The Wrack is the Wells Reserve blog, our collective logbook on the web.

Ordering Take-out: Volunteers Shift Studies from the Lab to Their Kitchen

Posted by
Sylvia Pollock
| March 30, 2020 | Filed under: Culture

The advice is clear for those of us in our seventies: Stay at home and minimize contact with the outside world for the time being. But wait—we’ve come to love our once-a-week volunteering visits to the reserve's research lab, where we have been sorting and identifying plankton from Wells Harbor for 2+ years. What are we going to do now?

Ta-da! With the ready approval of the research director, we borrowed some essential equipment from the lab and are continuing our project at the kitchen table of our "bunker"! Research assistant Laura Crane lives a quarter mile from us here in Kittery and has been a willing go-between. Laura keeps us supplied with needed items (preservative, glassware), new samples to pick, and sometimes even cookies!

Sylvia and Lee enjoy the comforts of home in their ad hoc lab. Photo by Lee Pollock.

Sylvia and Lee enjoy the comforts of home in their ad hoc larvae laboratory.

Testing a Technique: Focus Stacking

This "forced" block of remote volunteering time gives us a chance to work on a useful photographic technique, called focus stacking, which provides much better images of the micro-critters that are the subject of our work. Using tools embedded in Adobe Photoshop, we can combine multiple shots of a single specimen, each focused on some particular detail, into one blended image that displays the best in-focus portions from a whole series of shots.

A single photomicrograph typically has a very narrow depth of field; only a small portion of the specimen is in focus while everything else is blurry. A focus-stacked image provides a composite shot with much more of the subject in good focus, creating a 3D effect. You can see the extra detail in these example images of two common crabs in their larval stage.

The two prominent spines characteristic of Jonah crab larvae are clearly visible in this focus-stacked image, a composite of 19 photographs. Image by Lee and Sylvia Pollock.

The two prominent spines characteristic of Jonah crab (Cancer borealis) larvae are clearly visible in this focus-stacked image, a composite of 19 photographs.

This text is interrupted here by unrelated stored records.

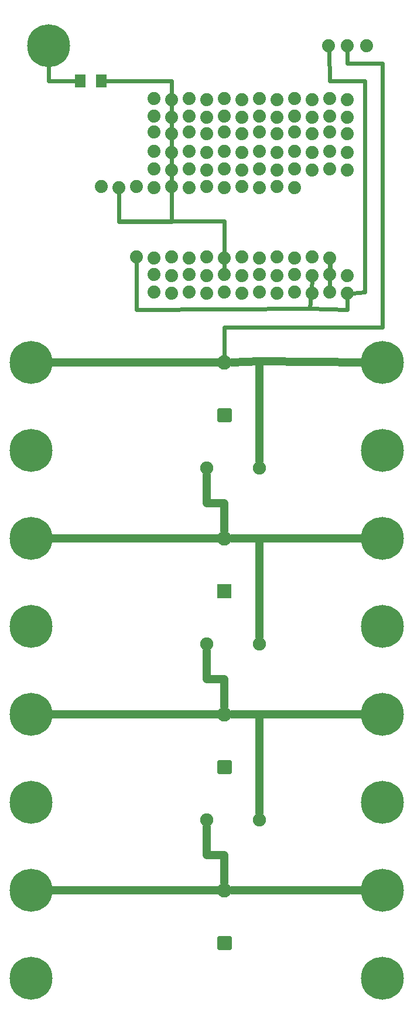
<source format=gbl>
G04 MADE WITH FRITZING*
G04 WWW.FRITZING.ORG*
G04 DOUBLE SIDED*
G04 HOLES PLATED*
G04 CONTOUR ON CENTER OF CONTOUR VECTOR*
%ASAXBY*%
%FSLAX23Y23*%
%MOIN*%
%OFA0B0*%
%SFA1.0B1.0*%
%ADD10C,0.074000*%
%ADD11C,0.075000*%
%ADD12C,0.082000*%
%ADD13C,0.244000*%
%ADD14R,0.062992X0.074803*%
%ADD15R,0.082000X0.082000*%
%ADD16C,0.024000*%
%ADD17C,0.048000*%
%ADD18C,0.020000*%
%LNCOPPER0*%
G90*
G70*
G54D10*
X2073Y4278D03*
X1973Y4286D03*
X1873Y4278D03*
X1773Y4286D03*
X1673Y4278D03*
X1573Y4286D03*
X1473Y4278D03*
X1373Y4286D03*
X1273Y4278D03*
X1173Y4286D03*
X1073Y4278D03*
X973Y4286D03*
X2073Y5278D03*
X1973Y5286D03*
X1873Y5278D03*
X1773Y5286D03*
X1673Y5278D03*
X1573Y5286D03*
X1473Y5278D03*
X1373Y5286D03*
X1273Y5278D03*
X1173Y5286D03*
X1073Y5278D03*
X973Y5286D03*
X973Y5194D03*
X1073Y5186D03*
X1173Y5194D03*
X1273Y5186D03*
X1373Y5194D03*
X1473Y5186D03*
X1573Y5194D03*
X1673Y5186D03*
X1773Y5194D03*
X1873Y5186D03*
X1973Y5194D03*
X2073Y5186D03*
X2073Y5378D03*
X1973Y5386D03*
X1873Y5378D03*
X1773Y5386D03*
X1673Y5378D03*
X1573Y5386D03*
X1473Y5378D03*
X1373Y5386D03*
X1273Y5378D03*
X1173Y5386D03*
X1073Y5378D03*
X973Y5386D03*
X2073Y5078D03*
X1973Y5086D03*
X1873Y5078D03*
X1773Y5086D03*
X1673Y5078D03*
X1573Y5086D03*
X1473Y5078D03*
X1373Y5086D03*
X1273Y5078D03*
X1173Y5086D03*
X1073Y5078D03*
X973Y5086D03*
X1973Y4478D03*
X1873Y4486D03*
X1773Y4478D03*
X1673Y4486D03*
X1573Y4478D03*
X1473Y4486D03*
X1373Y4478D03*
X1273Y4486D03*
X1173Y4478D03*
X1073Y4486D03*
X973Y4478D03*
X873Y4486D03*
X2073Y4978D03*
X1973Y4986D03*
X1873Y4978D03*
X1773Y4986D03*
X1673Y4978D03*
X1573Y4986D03*
X1473Y4978D03*
X1373Y4986D03*
X1273Y4978D03*
X1173Y4986D03*
X1073Y4978D03*
X973Y4986D03*
X2073Y4378D03*
X1973Y4386D03*
X1873Y4378D03*
X1773Y4386D03*
X1673Y4378D03*
X1573Y4386D03*
X1473Y4378D03*
X1373Y4386D03*
X1273Y4378D03*
X1173Y4386D03*
X1073Y4378D03*
X973Y4386D03*
X1773Y4878D03*
X1673Y4886D03*
X1573Y4878D03*
X1473Y4886D03*
X1373Y4878D03*
X1273Y4886D03*
X1173Y4878D03*
X1073Y4886D03*
X973Y4878D03*
X873Y4886D03*
X773Y4878D03*
X673Y4886D03*
X1966Y5686D03*
X2073Y5686D03*
X2180Y5686D03*
G54D11*
X1573Y3286D03*
X1273Y3286D03*
X1273Y2286D03*
X1573Y2286D03*
X1273Y1286D03*
X1573Y1286D03*
G54D12*
X1373Y586D03*
X1373Y886D03*
G54D13*
X2273Y2386D03*
X2273Y1886D03*
X373Y5686D03*
X273Y3386D03*
X2273Y1386D03*
X273Y886D03*
X273Y2886D03*
X273Y2386D03*
X273Y3886D03*
X2273Y3386D03*
X2273Y886D03*
X2273Y2886D03*
X273Y1386D03*
X2273Y3886D03*
X273Y1886D03*
X273Y386D03*
X2273Y386D03*
G54D12*
X1373Y3586D03*
X1373Y3886D03*
X1373Y1586D03*
X1373Y1886D03*
X1373Y2586D03*
X1373Y2886D03*
G54D14*
X551Y5486D03*
X673Y5486D03*
G54D15*
X1373Y2586D03*
G54D16*
X1973Y4414D02*
X1974Y4484D01*
D02*
X1974Y4484D02*
X1973Y4314D01*
D02*
X1075Y4688D02*
X1373Y4688D01*
D02*
X1073Y4686D02*
X1073Y5049D01*
D02*
X772Y4688D02*
X1076Y4688D01*
D02*
X1373Y4688D02*
X1373Y4414D01*
D02*
X773Y4849D02*
X772Y4688D01*
D02*
X1073Y5486D02*
X1073Y5406D01*
D02*
X1073Y5086D02*
X1073Y5249D01*
D02*
X1073Y5249D02*
X1073Y5186D01*
D02*
X1073Y5186D02*
X1073Y5349D01*
D02*
X699Y5486D02*
X1073Y5486D01*
D02*
X773Y4686D02*
X1073Y4686D01*
D02*
X773Y4849D02*
X773Y4686D01*
D02*
X1073Y5106D02*
X1073Y5086D01*
G54D17*
D02*
X1573Y3891D02*
X1416Y3887D01*
D02*
X2176Y3887D02*
X1573Y3891D01*
G54D16*
D02*
X2073Y5586D02*
X2073Y5655D01*
D02*
X1973Y5486D02*
X2173Y5486D01*
D02*
X2273Y5586D02*
X2073Y5586D01*
D02*
X2173Y5486D02*
X2173Y4286D01*
D02*
X2273Y4086D02*
X2273Y5586D01*
D02*
X1373Y4086D02*
X2273Y4086D01*
D02*
X1373Y3918D02*
X1373Y4086D01*
D02*
X1967Y5655D02*
X1973Y5486D01*
D02*
X2173Y4286D02*
X2102Y4280D01*
D02*
X2073Y4187D02*
X2073Y4249D01*
D02*
X1857Y4193D02*
X2073Y4187D01*
D02*
X871Y4187D02*
X873Y4457D01*
D02*
X1857Y4193D02*
X871Y4187D01*
D02*
X1871Y4349D02*
X1857Y4193D01*
G54D17*
D02*
X370Y2886D02*
X1330Y2886D01*
D02*
X1416Y2886D02*
X2176Y2886D01*
D02*
X370Y1886D02*
X1330Y1886D01*
D02*
X1273Y2086D02*
X1373Y2086D01*
D02*
X1573Y1886D02*
X2176Y1886D01*
D02*
X1416Y1886D02*
X1573Y1886D01*
D02*
X1373Y2086D02*
X1373Y1929D01*
D02*
X1273Y2246D02*
X1273Y2086D01*
D02*
X1573Y2886D02*
X1573Y2326D01*
D02*
X1416Y2886D02*
X1573Y2886D01*
D02*
X1573Y1886D02*
X1573Y1326D01*
D02*
X1416Y886D02*
X2176Y886D01*
D02*
X1330Y886D02*
X370Y886D01*
D02*
X1373Y1086D02*
X1273Y1086D01*
D02*
X1273Y1086D02*
X1273Y1246D01*
D02*
X1373Y929D02*
X1373Y1086D01*
D02*
X1273Y3086D02*
X1273Y3246D01*
D02*
X1373Y3086D02*
X1273Y3086D01*
D02*
X1373Y2929D02*
X1373Y3086D01*
D02*
X1573Y3891D02*
X1573Y3326D01*
D02*
X370Y3886D02*
X1373Y3886D01*
G54D16*
D02*
X373Y5486D02*
X373Y5600D01*
D02*
X525Y5486D02*
X373Y5486D01*
G54D18*
X1342Y617D02*
X1404Y617D01*
X1404Y555D01*
X1342Y555D01*
X1342Y617D01*
D02*
X1342Y3617D02*
X1404Y3617D01*
X1404Y3555D01*
X1342Y3555D01*
X1342Y3617D01*
D02*
X1342Y1617D02*
X1404Y1617D01*
X1404Y1555D01*
X1342Y1555D01*
X1342Y1617D01*
D02*
G04 End of Copper0*
M02*
</source>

Asian shore crab larvae lack spines but exhibit other interesting details in this focus-stacked image, a composite of 38 photographs. Image by Lee and Sylvia Pollock.

Asian shore crab (Hemigrapsus sanguineus) larvae lack spines but exhibit other interesting details in this focus-stacked composite of 38 photographs. Image by Lee and Sylvia Pollock.

No Stopping Science

As the Gulf of Maine experiences unprecedented warming, the reserve's lengthy plankton monitoring project supplies an especially valuable time-series of year-round data on fish and crab presence and abundance. We were working on samples from fall 2019 as the COVID-19 advisories became more dire and know the research folks will keep an unbroken stream of plankton samples coming back from Wells Harbor to the research lab. We're glad to be plugging along from home, helping to avoid a backlog of unsorted material when this pandemic finally subsides.

The research team thinks we are doing them a favor by helping out with the picking and keying. The truth is we are the beneficiaries! Not only do we feel useful, we get to keep contributing to the important work of the Wells Reserve. We'll get through this bizarre period with a project on track and our sanity intact!